Create a New Synonym Data Set

You can use the SAS Text Miner TMSPELL procedure to create a new synonym data set. The TMSPELL procedure evaluates all the terms, automatically identifies which terms are misspellings, and creates synonyms that map correctly spelled terms to misspelled terms.
To create a new synonym data set:
  1. Select the Utility tab and drag a SAS Code node into the diagram workspace. Connect the Text Miner — Symptom Text node to the SAS Code node. Right-click the SAS Code node, and select Rename.

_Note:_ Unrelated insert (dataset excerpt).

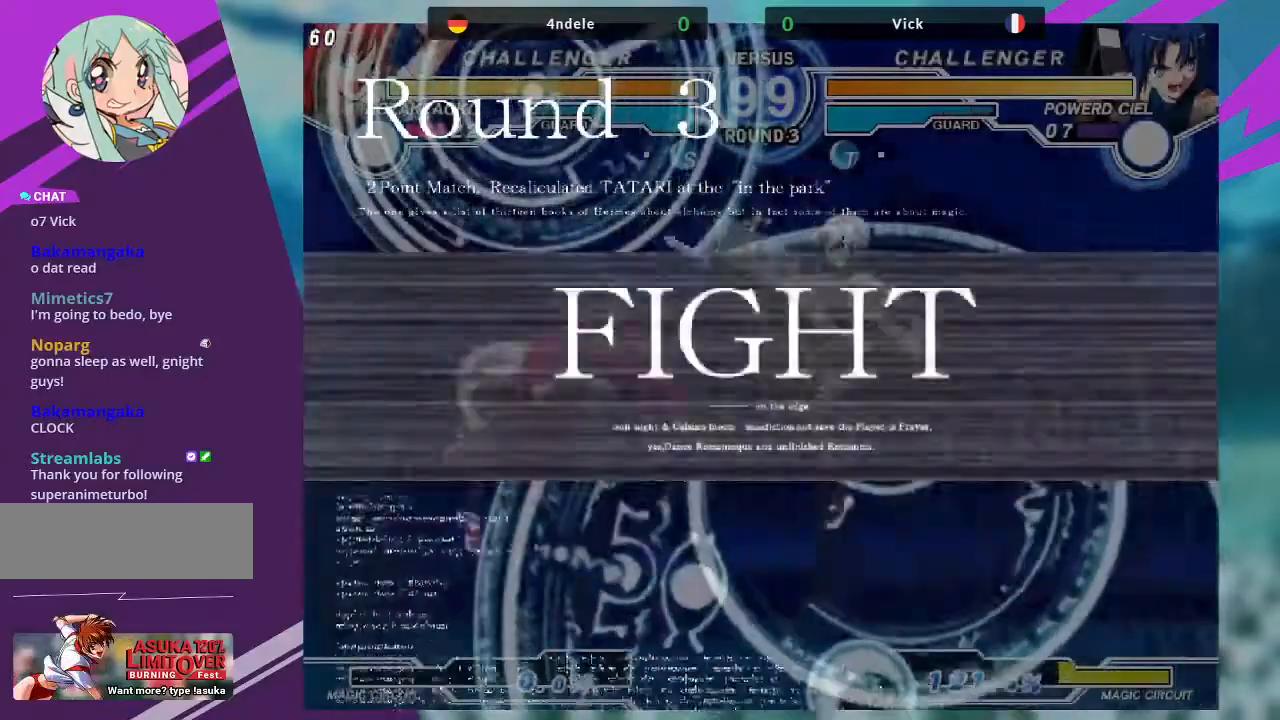
{"buttons": [], "left_stick": "center", "events": [[133, "left_stick", "right"], [300, "left_stick", "center"], [367, "SQUARE", "down"], [500, "SQUARE", "up"]]}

Type SAS Code — TMSPELL in the Node Name box. Click OK.
    Process flow diagram
  2. Select the arrow that connects the Text Miner — Symptom Text node to the SAS Code — TMSPELL node. Note the value of the Terms export Table property. You will use this value in the TERMDS= parameter in the next step.
    Note: The libref EMWS in the TERMS Table property is dependent upon the diagram number within your SAS Enterprise Miner project. If your diagram is the first one created, then the libref will be EMWS, the second diagram will be EMWS1, the third will be EMWS2, and so on.
    Property panel
  3. Select the SAS Code — TMSPELL node, and click the Selector Button button for the Code Editor property in the Properties panel.
  4. Enter the following code in the Code Editor:
    proc tmspell
    	data=emws.text2_terms
    	out=mylib.vaerextsyns
    	dict=mylib.engdict
    	maxchildren=10
    	minparents=8
    	maxspedis=15
    ;
    
    Code Editor Dialog Box
  5. Click the Save button button to save the changes.
  6. Click the Run button button to run the SAS Code — TMSPELL node. Click Yes in the Confirmation dialog box.
  7. Click OK in the dialog box that indicates that the node has finished running.
  8. Close the Training Code — Code Node window.
  9. From the SAS Enterprise Miner window, select View then selectExplorer . The Explorer window opens.
  10. Click Mylib, and then select Vaerextsyns.
    Note: If the Mylib library is already selected and you do not see the Vaerextsyns data set, you might need to click Get Details or refresh the Explorer window to see the Vaerextsyns data set.
  11. Double-click the Mylib.Vaerextsyns table to examine it.
    VAEREXTSYNS Data Set
    Here is a list of what the Vaerextsyns columns provide:
    • Term is the misspelled word.
    • Parent is a guess at the word that was meant.
    • Childndocs is the number of documents that contained that term.
    • # Documents is the number of documents that contained the parent.
    • Minsped is an indication of how close the terms are.
    • Dict indicates whether the term is a legitimate English word. Legitimate words can still be deemed misspellings, but only if they occur rarely and are very close in spelling to a frequent target term.
    For example, Observation 52 shows abdomin to be a misspelling of abdominal. Three documents contain abdomin, while 77 documents contain the parent, abdominal (this is not shown in the image). The term abdomin is not a legitimate English word, and an example text that contains that misspelling is 20 mins later, upper !!abdomin!!. Note that double exclamation marks (!!) both precede and succeed the child term in the example text so you can see the term in context.
  12. Examine the Vaerextsyns table to see whether you disagree with some of the choices made. For this example, however, assume that the TMSPELL macro has done a good enough job detecting misspellings.
    Note: The Vaerextsyns table can be edited using any SAS table editor. You cannot edit this table in the SAS Enterprise Miner GUI. You can change a parent for any misspellings that appear incorrect or delete a row if the Term column contains a valid term.
  13. Close the Mylib.Vaerextsyns table and the Explorer window.